57. Ciò che non significa, come implicitamente sostiene Italia, che Arpàlice Maldifassi e Adalgisa
Carpioni debbano venir considerate varianti onomastiche di un unico personaggio (Italia 1994: 272,
n. 9). La signora Carpioni ha fin da subito (Fase A) una caratterizzazione ben precisa che non
appare per niente nella rappresentazione di Arpàlice Maldifassi nella prima descrizione
dell’incendio (B1); senza contare che la Carpioni era presente nell’episodio della lingera (B2a) e
dunque fuori dal caseggiato in fiamme. Personalmente, credo che la variazione onomastica sia da
considerare un lapsus: tanto è vero che nella seconda descrizione dell’incendio (Fase C) si trova
ancora una volta Arpàlice Maldifassi, e non già Arpàlice Carpioni, all’interno del caseggiato.
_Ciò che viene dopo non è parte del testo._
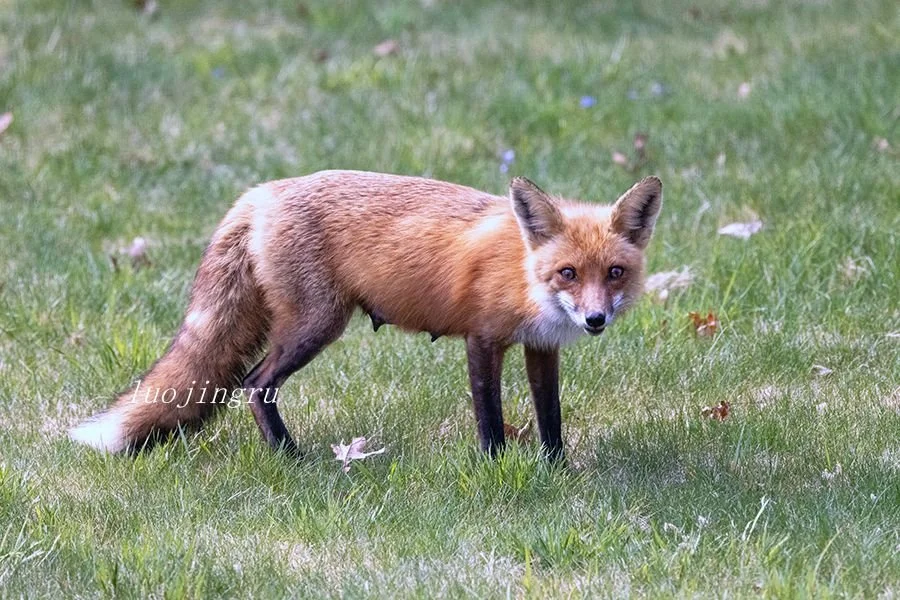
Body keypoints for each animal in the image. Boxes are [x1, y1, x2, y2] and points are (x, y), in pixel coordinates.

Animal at [70, 170, 662, 459]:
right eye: (568, 273)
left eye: (614, 273)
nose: (595, 321)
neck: (523, 273)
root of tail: (261, 192)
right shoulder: (482, 339)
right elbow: (490, 420)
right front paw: (496, 468)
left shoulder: (541, 347)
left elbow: (550, 417)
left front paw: (556, 469)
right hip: (315, 326)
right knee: (255, 384)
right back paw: (291, 458)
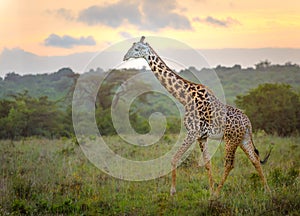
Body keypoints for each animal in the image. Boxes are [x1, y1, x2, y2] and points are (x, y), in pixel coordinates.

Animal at [122, 36, 272, 197]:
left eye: (137, 48)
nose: (125, 57)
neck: (185, 97)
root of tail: (248, 123)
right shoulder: (202, 136)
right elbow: (207, 163)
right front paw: (210, 190)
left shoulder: (193, 132)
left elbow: (174, 158)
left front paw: (173, 191)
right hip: (243, 139)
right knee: (255, 159)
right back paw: (267, 190)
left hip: (231, 140)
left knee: (229, 164)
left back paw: (218, 193)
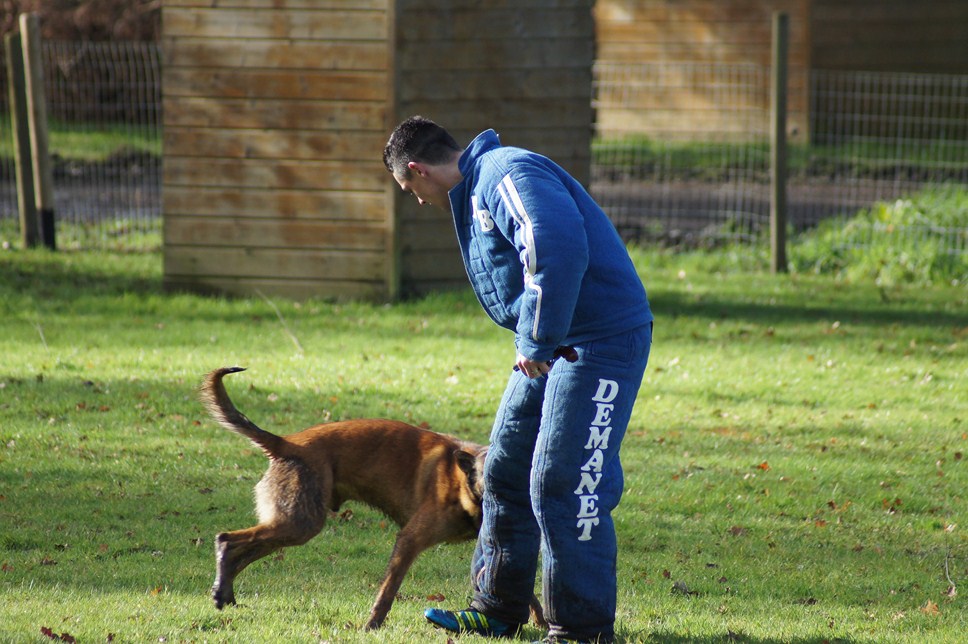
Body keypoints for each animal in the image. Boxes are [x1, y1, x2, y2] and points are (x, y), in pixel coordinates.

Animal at [199, 368, 544, 628]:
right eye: (488, 473)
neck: (462, 481)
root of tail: (287, 443)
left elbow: (524, 591)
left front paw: (540, 622)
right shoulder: (409, 540)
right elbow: (388, 590)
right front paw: (373, 625)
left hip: (289, 525)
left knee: (240, 552)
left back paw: (225, 594)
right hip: (298, 523)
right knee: (227, 539)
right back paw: (221, 586)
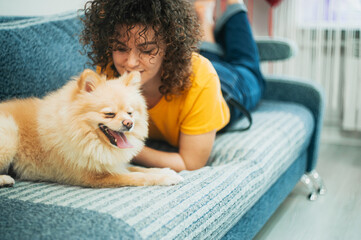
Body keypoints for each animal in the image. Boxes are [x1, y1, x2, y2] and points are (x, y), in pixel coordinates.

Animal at [0, 69, 183, 188]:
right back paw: (5, 179)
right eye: (109, 114)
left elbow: (138, 168)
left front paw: (165, 171)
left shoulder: (111, 164)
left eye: (130, 113)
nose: (129, 123)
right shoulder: (94, 176)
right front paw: (164, 178)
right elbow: (136, 176)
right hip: (10, 134)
58. I vetusti e massicci mobili della donna forniscono lo spunto per un mini-pastiche su terzina
dantesca (Purg., V 13-15): «avrebbero potuto, invece della torre, suggerire al Poeta il termine della
misura per la fermezza di carattere dell’Ottocento: Vien dietro a me e lascia dir le genti | sta come
torre (soprascritto a tavolino, a sua volta soprascritto a cifonino) ferma che non crolla | Giammai la
cima, per soffiar de’ venti». (Gadda 1995: 279, apparato critico relativo alla p. 69 di TDL).
59. Il confronto delle due descrizioni, e dei relativi apparati critici, certifica senza ombra di dubbio
l’anteriorità di NDL1 rispetto a TDL per la maggiore elaborazione di lezioni di NDL1 che saranno
assunte in TDL senza correzioni (Italia 1994: 272, n. 9).
60. Per le formiche, Gadda 1987a: 207, 420 e 433 (con relative note di Manzotti); per il tarlo, 139,
293 e 318 (con nota e rimandi alle pp. 139-40); per la mosca, infine, si veda la schedatura di
Roscioni 1995a: 48-49, nonché Gadda 1995: 293, 259 e 294 (con nota a p. 295).
61. Si veda quanto Gadda dirà degli Idilli moravi di Tecchi (SGF I 852).
62. Italia informa che a p. 71 di TDL si trova un elenco di temi di lavori: tra questi, oltre a «La
vecchia madre» che la curatrice considera come il primo germe della Cognizione, anche «Keplero e
Bruno» (Italia 1994: 286).
63. RR I 119 e 121 (nota d’autore integrata nella citazione). Per un’applicazione in ambito
epistemologico del bruniano «Umbra prufunda sumus», cfr. La casa (RR II 1124).